● Arbeitsauftrag:
Überführen Sie sämtliche folgenden Einträge in eine CSV-Tabelle mit den beiden Spalten „anfrage“ und „ergebnis“, in der jede Zeile den Text eines Eintrags und die zugehörige Antwort enthält, jeweils als ein Feld in Anführungszeichen und mit Leerzeichen anstelle von Zeilenumbrüchen. Lassen Sie die Bilder in der Antwort weg.

● Quellmaterial:
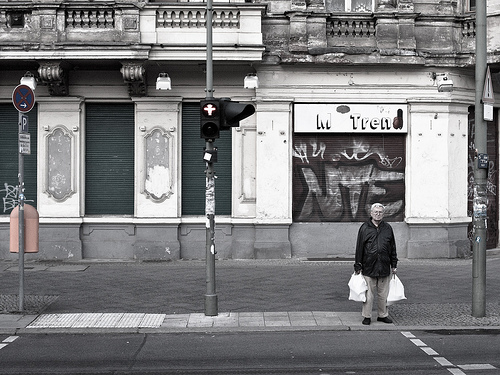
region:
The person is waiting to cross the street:
[16, 30, 476, 365]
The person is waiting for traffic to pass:
[7, 36, 497, 368]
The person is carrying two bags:
[298, 165, 441, 347]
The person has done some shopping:
[292, 132, 458, 347]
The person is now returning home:
[295, 132, 470, 347]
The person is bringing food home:
[267, 133, 473, 353]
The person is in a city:
[20, 45, 481, 361]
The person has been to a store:
[17, 23, 485, 356]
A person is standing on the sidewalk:
[310, 145, 450, 351]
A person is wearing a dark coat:
[340, 189, 419, 335]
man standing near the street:
[325, 189, 426, 333]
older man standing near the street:
[325, 183, 426, 334]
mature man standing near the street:
[298, 179, 438, 341]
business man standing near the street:
[316, 174, 436, 356]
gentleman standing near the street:
[325, 180, 424, 352]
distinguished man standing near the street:
[322, 156, 437, 361]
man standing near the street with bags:
[330, 175, 422, 340]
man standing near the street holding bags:
[302, 171, 424, 347]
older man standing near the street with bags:
[311, 175, 431, 353]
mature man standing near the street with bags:
[330, 173, 434, 351]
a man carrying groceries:
[345, 202, 407, 325]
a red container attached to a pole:
[7, 202, 42, 253]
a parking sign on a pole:
[18, 114, 30, 131]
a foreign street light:
[203, 95, 260, 141]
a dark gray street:
[0, 330, 497, 372]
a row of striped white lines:
[403, 328, 490, 373]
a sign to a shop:
[293, 104, 407, 131]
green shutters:
[83, 100, 133, 215]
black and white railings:
[0, 5, 263, 43]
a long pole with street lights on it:
[200, 0, 224, 313]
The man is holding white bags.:
[350, 200, 405, 324]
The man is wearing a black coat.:
[346, 201, 401, 324]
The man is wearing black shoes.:
[347, 200, 405, 328]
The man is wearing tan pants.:
[347, 198, 399, 323]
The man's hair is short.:
[368, 203, 386, 220]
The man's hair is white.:
[368, 201, 385, 223]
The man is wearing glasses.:
[370, 199, 386, 221]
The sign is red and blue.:
[12, 79, 35, 116]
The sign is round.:
[13, 83, 38, 114]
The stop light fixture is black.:
[198, 93, 253, 144]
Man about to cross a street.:
[345, 200, 406, 333]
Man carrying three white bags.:
[345, 200, 405, 335]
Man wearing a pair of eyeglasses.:
[367, 206, 387, 216]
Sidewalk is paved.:
[90, 260, 350, 305]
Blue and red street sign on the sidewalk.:
[7, 80, 37, 111]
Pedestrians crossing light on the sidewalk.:
[191, 95, 222, 145]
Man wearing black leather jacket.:
[350, 220, 399, 280]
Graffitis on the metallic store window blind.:
[292, 135, 398, 215]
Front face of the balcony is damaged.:
[265, 1, 490, 71]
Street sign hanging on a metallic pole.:
[6, 80, 41, 315]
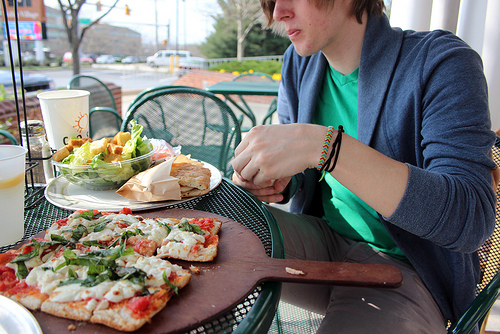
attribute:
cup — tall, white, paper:
[33, 86, 90, 158]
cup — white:
[19, 73, 111, 169]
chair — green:
[123, 91, 248, 183]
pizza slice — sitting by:
[138, 205, 252, 252]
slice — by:
[131, 260, 186, 307]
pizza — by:
[37, 215, 206, 302]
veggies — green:
[46, 234, 142, 280]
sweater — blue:
[264, 7, 499, 315]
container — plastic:
[54, 127, 160, 197]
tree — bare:
[57, 3, 99, 97]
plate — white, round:
[44, 154, 224, 211]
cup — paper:
[33, 87, 96, 142]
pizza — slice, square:
[2, 204, 223, 332]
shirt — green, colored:
[312, 55, 404, 252]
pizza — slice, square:
[0, 202, 235, 328]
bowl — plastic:
[49, 148, 171, 188]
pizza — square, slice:
[50, 250, 120, 302]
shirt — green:
[309, 59, 409, 264]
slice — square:
[92, 278, 167, 326]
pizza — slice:
[163, 209, 232, 267]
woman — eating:
[232, 0, 484, 302]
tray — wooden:
[26, 206, 406, 331]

● Ihre Lösung:
anfrage,ergebnis
"region: The person is waiting to cross the street:","[16, 30, 476, 365]"
"The person is waiting for traffic to pass:","[7, 36, 497, 368]"
"The person is carrying two bags:","[298, 165, 441, 347]"
"The person has done some shopping:","[292, 132, 458, 347]"
"The person is now returning home:","[295, 132, 470, 347]"
"The person is bringing food home:","[267, 133, 473, 353]"
"The person is in a city:","[20, 45, 481, 361]"
"The person has been to a store:","[17, 23, 485, 356]"
"A person is standing on the sidewalk:","[310, 145, 450, 351]"
"A person is wearing a dark coat:","[340, 189, 419, 335]"
"man standing near the street:","[325, 189, 426, 333]"
"older man standing near the street:","[325, 183, 426, 334]"
"mature man standing near the street:","[298, 179, 438, 341]"
"business man standing near the street:","[316, 174, 436, 356]"
"gentleman standing near the street:","[325, 180, 424, 352]"
"distinguished man standing near the street:","[322, 156, 437, 361]"
"man standing near the street with bags:","[330, 175, 422, 340]"
"man standing near the street holding bags:","[302, 171, 424, 347]"
"older man standing near the street with bags:","[311, 175, 431, 353]"
"mature man standing near the street with bags:","[330, 173, 434, 351]"
"a man carrying groceries:","[345, 202, 407, 325]"
"a red container attached to a pole:","[7, 202, 42, 253]"
"a parking sign on a pole:","[18, 114, 30, 131]"
"a foreign street light:","[203, 95, 260, 141]"
"a dark gray street:","[0, 330, 497, 372]"
"a row of striped white lines:","[403, 328, 490, 373]"
"a sign to a shop:","[293, 104, 407, 131]"
"green shutters:","[83, 100, 133, 215]"
"black and white railings:","[0, 5, 263, 43]"
"a long pole with street lights on it:","[200, 0, 224, 313]"
"The man is holding white bags.:","[350, 200, 405, 324]"
"The man is wearing a black coat.:","[346, 201, 401, 324]"
"The man is wearing black shoes.:","[347, 200, 405, 328]"
"The man is wearing tan pants.:","[347, 198, 399, 323]"
"The man's hair is short.:","[368, 203, 386, 220]"
"The man's hair is white.:","[368, 201, 385, 223]"
"The man is wearing glasses.:","[370, 199, 386, 221]"
"The sign is red and blue.:","[12, 79, 35, 116]"
"The sign is round.:","[13, 83, 38, 114]"
"The stop light fixture is black.:","[198, 93, 253, 144]"
"Man about to cross a street.:","[345, 200, 406, 333]"
"Man carrying three white bags.:","[345, 200, 405, 335]"
"Man wearing a pair of eyeglasses.:","[367, 206, 387, 216]"
"Sidewalk is paved.:","[90, 260, 350, 305]"
"Blue and red street sign on the sidewalk.:","[7, 80, 37, 111]"
"Pedestrians crossing light on the sidewalk.:","[191, 95, 222, 145]"
"Man wearing black leather jacket.:","[350, 220, 399, 280]"
"Graffitis on the metallic store window blind.:","[292, 135, 398, 215]"
"Front face of the balcony is damaged.:","[265, 1, 490, 71]"
"Street sign hanging on a metallic pole.:","[6, 80, 41, 315]"
"attribute: cup — tall, white, paper:","[33, 86, 90, 158]"
"cup — white:","[19, 73, 111, 169]"
"chair — green:","[123, 91, 248, 183]"
"pizza slice — sitting by:","[138, 205, 252, 252]"
"slice — by:","[131, 260, 186, 307]"
"pizza — by:","[37, 215, 206, 302]"
"veggies — green:","[46, 234, 142, 280]"
"sweater — blue:","[264, 7, 499, 315]"
"container — plastic:","[54, 127, 160, 197]"
"tree — bare:","[57, 3, 99, 97]"
"plate — white, round:","[44, 154, 224, 211]"
"cup — paper:","[33, 87, 96, 142]"
"pizza — slice, square:","[2, 204, 223, 332]"
"shirt — green, colored:","[312, 55, 404, 252]"
"pizza — slice, square:","[0, 202, 235, 328]"
"bowl — plastic:","[49, 148, 171, 188]"
"pizza — square, slice:","[50, 250, 120, 302]"
"shirt — green:","[309, 59, 409, 264]"
"slice — square:","[92, 278, 167, 326]"
"pizza — slice:","[163, 209, 232, 267]"
"woman — eating:","[232, 0, 484, 302]"
"tray — wooden:","[26, 206, 406, 331]"